For that reason, when I first heard of PBXT, I was very excited. I have told many people to keep an eye on that project because although it was slower, it will catch up and then surpass traditional block storage databases such as InnoDB.
It's taken a while but ... a big THANK YOU to Paul and his team at Primebase for ensuring that I do not have to eat my words for all the talking up I have done about PBXT for the past couple of years

The game-changer in the near future is Flash storage and other solid state media. Such technologies mean that there is no seek/head settle time. Optimization strategies like clustered indexes become obsolete. However, Flash does have some overhead in writing and it is preferred to write whole flash blocks at a time. Right now, I believe that most Flash media use 64 KB blocks but as Flash media increases in size and performance, by increasing the bit-width, the effective block size of the media will increase. Log-structured storage can optimize for this because all writes are consolidated into a block and there will be little penalty for the index to be scattered across many segments because of there being no seek penalty.

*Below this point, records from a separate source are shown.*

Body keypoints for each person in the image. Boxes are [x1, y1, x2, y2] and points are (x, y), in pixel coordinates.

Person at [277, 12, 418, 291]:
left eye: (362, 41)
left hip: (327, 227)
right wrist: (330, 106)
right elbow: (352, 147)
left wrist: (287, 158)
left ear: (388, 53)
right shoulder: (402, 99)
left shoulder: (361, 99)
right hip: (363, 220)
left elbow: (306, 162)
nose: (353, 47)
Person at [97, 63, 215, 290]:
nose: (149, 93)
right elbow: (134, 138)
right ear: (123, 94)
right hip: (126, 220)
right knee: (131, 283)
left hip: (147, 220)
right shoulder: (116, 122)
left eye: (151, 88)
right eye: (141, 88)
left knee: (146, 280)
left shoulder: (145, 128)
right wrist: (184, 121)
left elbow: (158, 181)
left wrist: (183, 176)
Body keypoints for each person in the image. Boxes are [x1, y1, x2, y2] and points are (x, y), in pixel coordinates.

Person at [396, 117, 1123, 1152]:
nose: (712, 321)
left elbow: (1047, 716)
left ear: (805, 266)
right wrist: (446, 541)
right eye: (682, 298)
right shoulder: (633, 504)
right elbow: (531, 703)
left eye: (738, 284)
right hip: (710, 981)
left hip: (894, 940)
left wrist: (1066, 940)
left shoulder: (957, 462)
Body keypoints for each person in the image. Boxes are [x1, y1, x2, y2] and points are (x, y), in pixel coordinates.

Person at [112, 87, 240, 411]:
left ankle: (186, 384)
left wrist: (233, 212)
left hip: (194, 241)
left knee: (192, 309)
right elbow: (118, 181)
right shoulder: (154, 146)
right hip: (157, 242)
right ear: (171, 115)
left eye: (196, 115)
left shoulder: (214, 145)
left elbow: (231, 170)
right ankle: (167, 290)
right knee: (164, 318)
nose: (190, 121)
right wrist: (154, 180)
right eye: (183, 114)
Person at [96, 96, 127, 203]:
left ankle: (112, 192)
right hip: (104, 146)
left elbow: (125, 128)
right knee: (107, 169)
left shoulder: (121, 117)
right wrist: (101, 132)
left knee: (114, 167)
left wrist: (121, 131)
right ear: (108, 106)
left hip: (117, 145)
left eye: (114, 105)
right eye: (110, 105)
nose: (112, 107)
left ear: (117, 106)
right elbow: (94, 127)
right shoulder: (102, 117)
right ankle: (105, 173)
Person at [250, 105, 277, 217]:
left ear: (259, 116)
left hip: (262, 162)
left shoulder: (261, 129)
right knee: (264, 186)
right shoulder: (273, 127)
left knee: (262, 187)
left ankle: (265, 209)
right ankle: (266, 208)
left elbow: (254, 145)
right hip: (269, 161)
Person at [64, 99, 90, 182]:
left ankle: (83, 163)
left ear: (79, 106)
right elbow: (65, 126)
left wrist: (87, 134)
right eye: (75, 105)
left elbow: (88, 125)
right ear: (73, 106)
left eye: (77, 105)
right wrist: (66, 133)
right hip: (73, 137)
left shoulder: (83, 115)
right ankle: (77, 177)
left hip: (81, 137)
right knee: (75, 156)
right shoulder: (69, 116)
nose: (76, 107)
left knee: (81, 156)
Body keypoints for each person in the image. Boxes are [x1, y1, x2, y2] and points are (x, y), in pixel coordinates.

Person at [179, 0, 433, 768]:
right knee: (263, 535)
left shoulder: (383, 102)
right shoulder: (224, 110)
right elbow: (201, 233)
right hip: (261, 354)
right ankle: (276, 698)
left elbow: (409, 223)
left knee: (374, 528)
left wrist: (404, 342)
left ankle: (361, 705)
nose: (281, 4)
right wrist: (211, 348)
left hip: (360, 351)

After Flash... Let us imagine a future where we have some form of ultra-fast memristor based storage which supplant DRAM, Flash and disc media, then all this talk about database storage engines becomes practically moot ... just wire up the memristor memory to your 64bit CPU with it's 64bit address bus. Provide record version control, perhaps by some form of in-memory index, perhaps vaguely log-structured but no need for contiguous segments in order to scale on NUMA architectures (which now Intel is transitioning to with their new HyperTransport inspired workalike).